Distributionally Robust Safety Verification of Neural Networks via Worst-Case CVaR
Published on arXiv
2509.17413
Input Manipulation Attack
OWASP ML Top 10 — ML01
Key Finding
Proposed SDP-based framework provides tail-risk-aware safety certificates that systematically trade conservatism for tolerance to worst-case distributional tail events while preserving the computational tractability of prior QC/SDP verification methods.

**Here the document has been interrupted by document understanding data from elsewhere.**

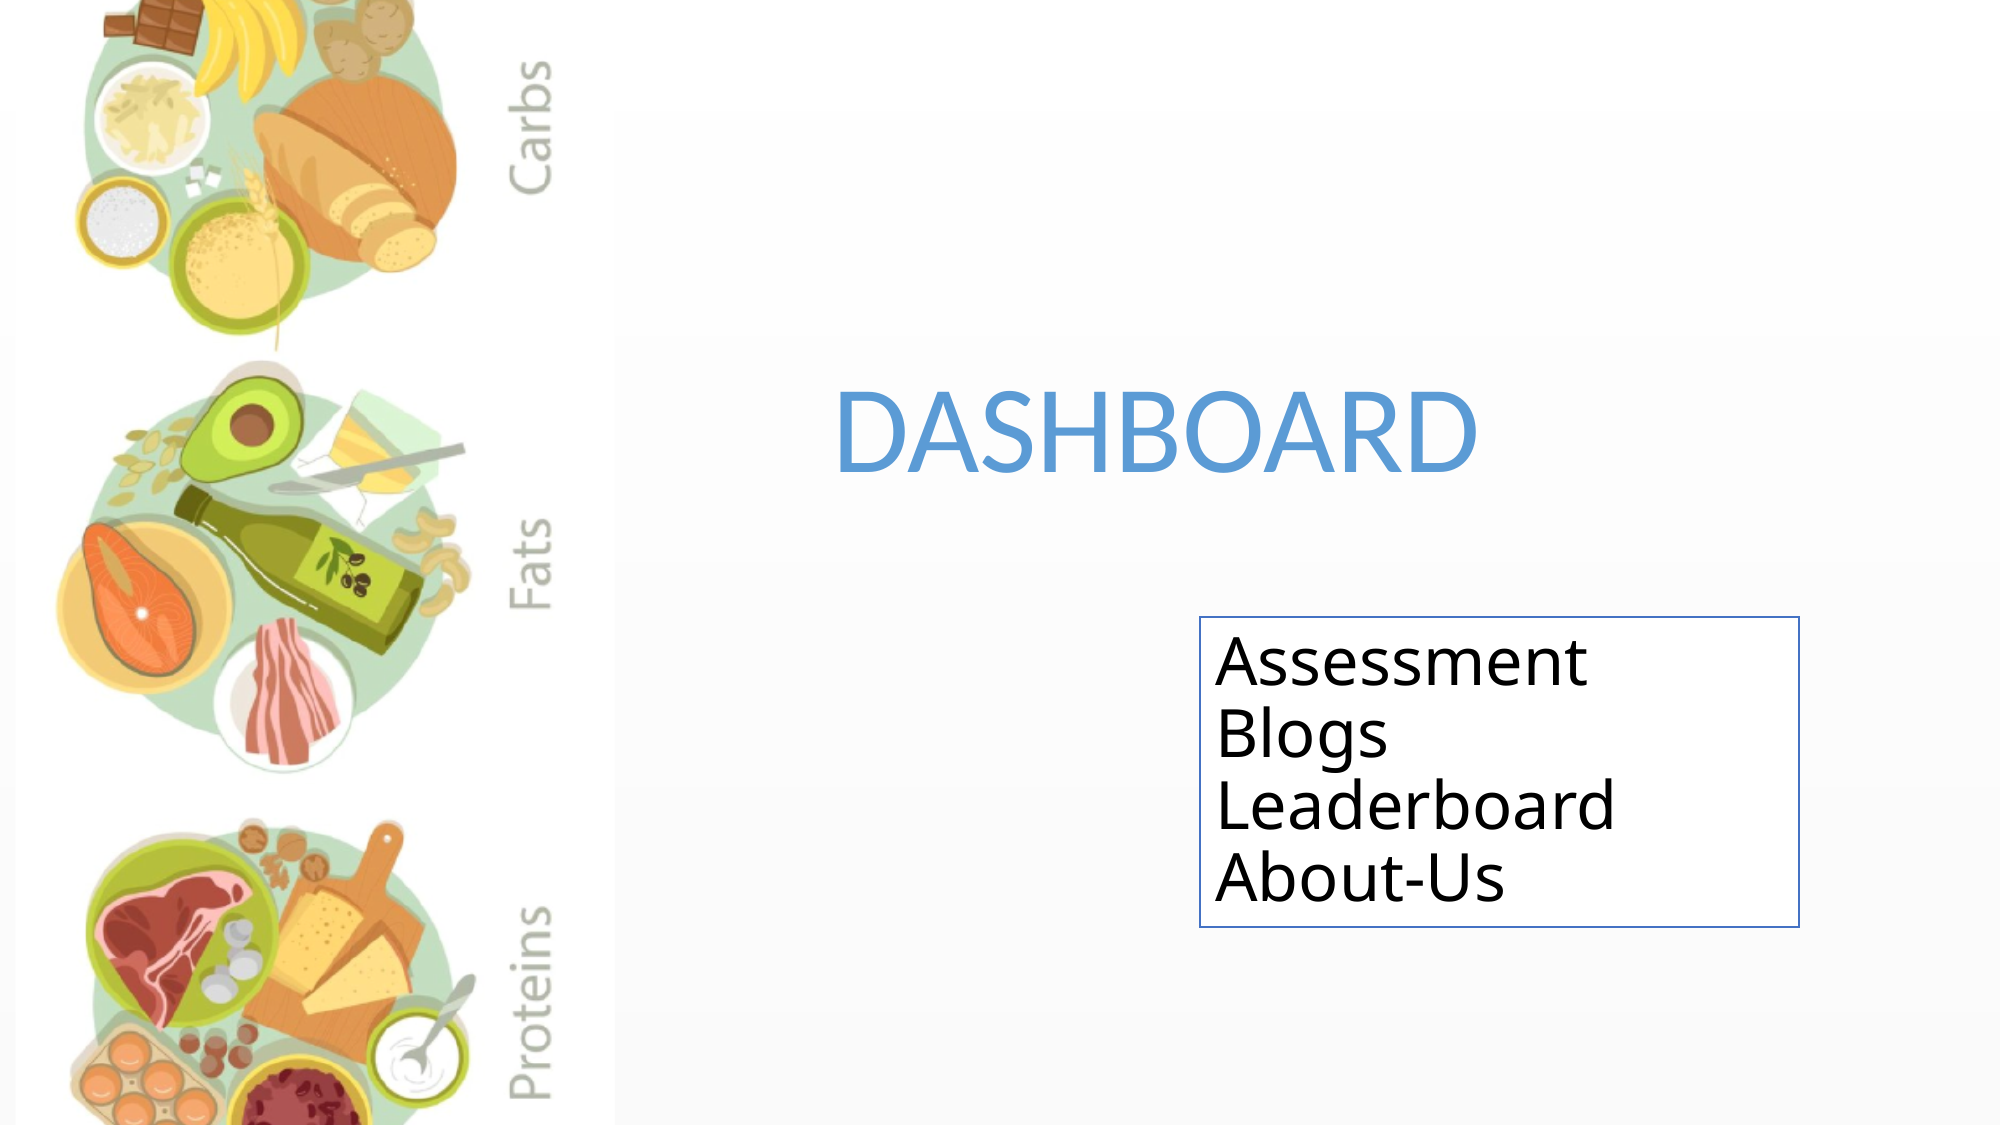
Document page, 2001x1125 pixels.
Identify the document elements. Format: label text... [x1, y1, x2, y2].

text_box DASHBOARD [1061, 339, 1497, 505]
picture [0, 0, 1061, 1125]
title Assessment Blogs Leaderboard About-Us [1199, 616, 1800, 928]
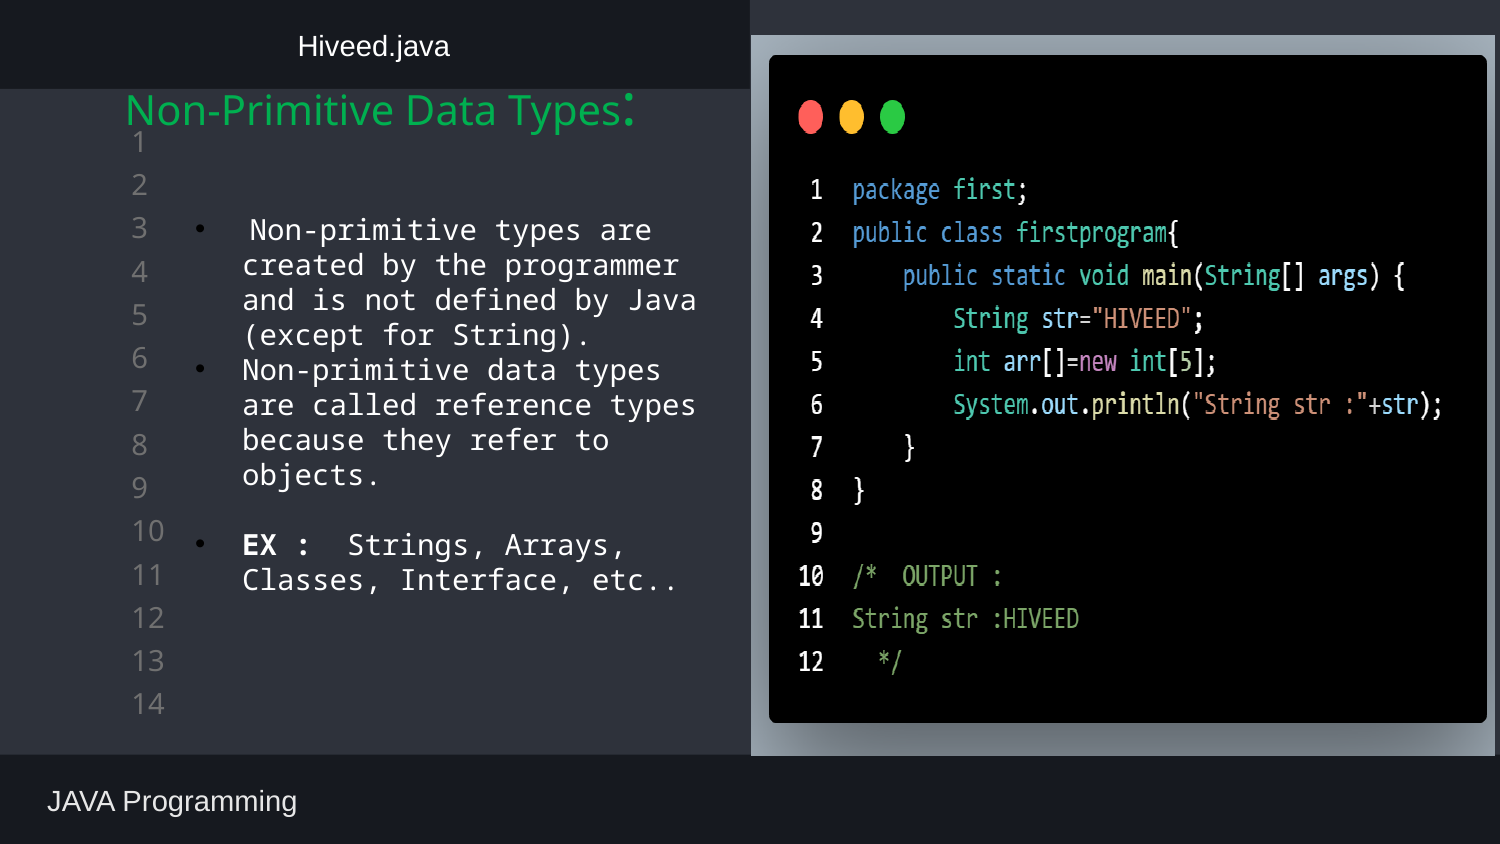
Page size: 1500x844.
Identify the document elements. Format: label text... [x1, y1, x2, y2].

text_box Hiveed.java [0, 15, 749, 74]
text_box Non-primitive types are created by the programmer and is not defined by Java (except for String). Non-primitive data types are called reference types because they refer to objects. EX : Strings, Arrays, Classes, Interface, etc.. [180, 203, 733, 639]
title Non-Primitive Data Types: [109, 51, 745, 141]
picture [750, 34, 1496, 756]
text_box JAVA Programming [23, 770, 822, 829]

WC-CVaR QC/SDP Verification
Novel technique introduced
Ensuring the safety of neural networks under input uncertainty is a fundamental challenge in safety-critical applications. This paper builds on and expands Fazlyab's quadratic-constraint (QC) and semidefinite-programming (SDP) framework for neural network verification to a distributionally robust and tail-risk-aware setting by integrating worst-case Conditional Value-at-Risk (WC-CVaR) over a moment-based ambiguity set with fixed mean and covariance. The resulting conditions remain SDP-checkable and explicitly account for tail risk. This integration broadens input-uncertainty geometry-covering ellipsoids, polytopes, and hyperplanes-and extends applicability to safety-critical domains where tail-event severity matters. Applications to closed-loop reachability of control systems and classification are demonstrated through numerical experiments, illustrating how the risk level $\varepsilon$ trades conservatism for tolerance to tail events-while preserving the computational structure of prior QC/SDP methods for neural network verification and robustness analysis.
Key Contributions
- Extends Fazlyab's QC/SDP neural network verification framework to incorporate Worst-Case Conditional Value-at-Risk (WC-CVaR) over a moment-based distributional ambiguity set
- Derives SDP-checkable safety conditions that explicitly account for tail risk, broadening input-uncertainty geometry to ellipsoids, polytopes, and hyperplanes
- Establishes a formal equivalence between WC-CVaR and confidence-ellipsoid methods on special ellipsoidal sets, with numerical validation on closed-loop reachability and classification tasks
🛡️ Threat Analysis
Proposes a certified robustness / safety verification method for neural networks under input perturbation — extending QC/SDP-based robustness analysis (a known ML01 defense technique) with distributionally robust WC-CVaR to provide formal safety certificates against worst-case tail-event inputs.